### Provided records

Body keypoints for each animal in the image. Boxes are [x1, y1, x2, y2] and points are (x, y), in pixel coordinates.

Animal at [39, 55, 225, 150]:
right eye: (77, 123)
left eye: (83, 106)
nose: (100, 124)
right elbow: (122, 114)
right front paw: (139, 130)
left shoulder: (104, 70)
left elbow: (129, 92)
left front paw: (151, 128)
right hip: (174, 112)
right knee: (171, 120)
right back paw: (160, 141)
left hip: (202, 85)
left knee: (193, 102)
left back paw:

######
### Provided records

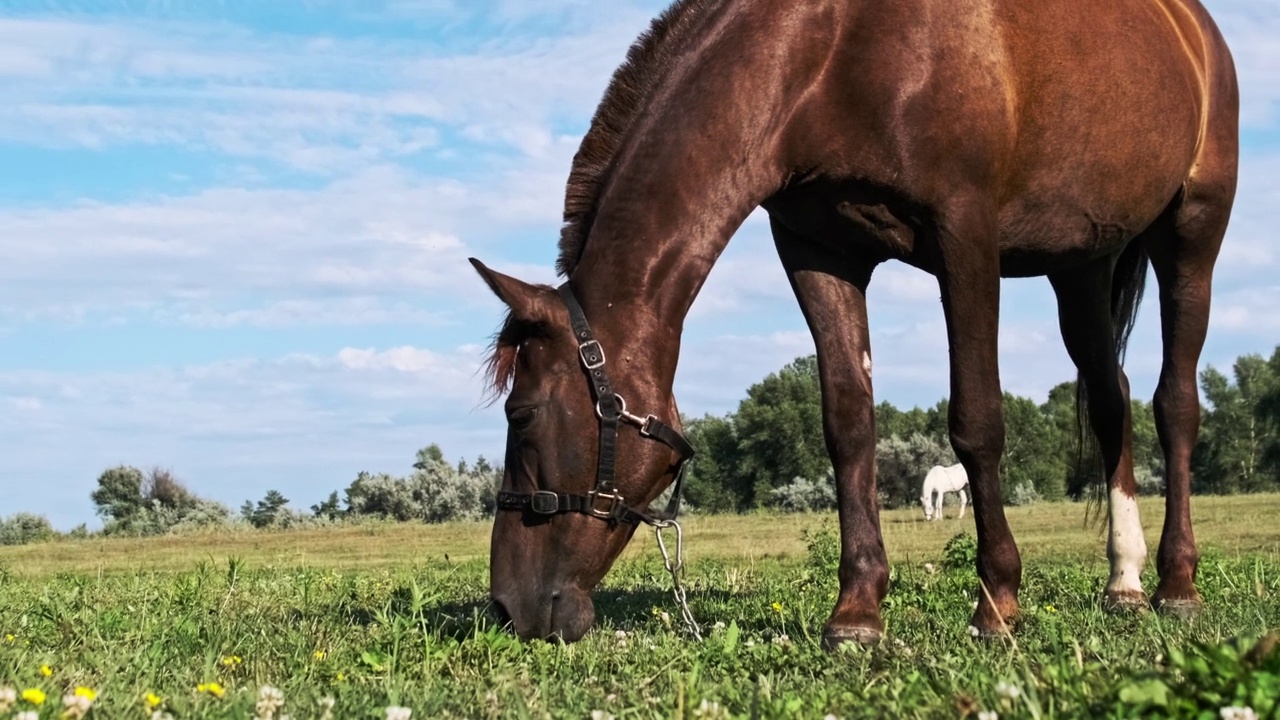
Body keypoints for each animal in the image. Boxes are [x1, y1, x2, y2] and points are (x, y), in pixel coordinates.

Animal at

######

## What the exercise asks
Reply with nothing but a number: how many lines of the entries above contain the string "left"?

## Response
7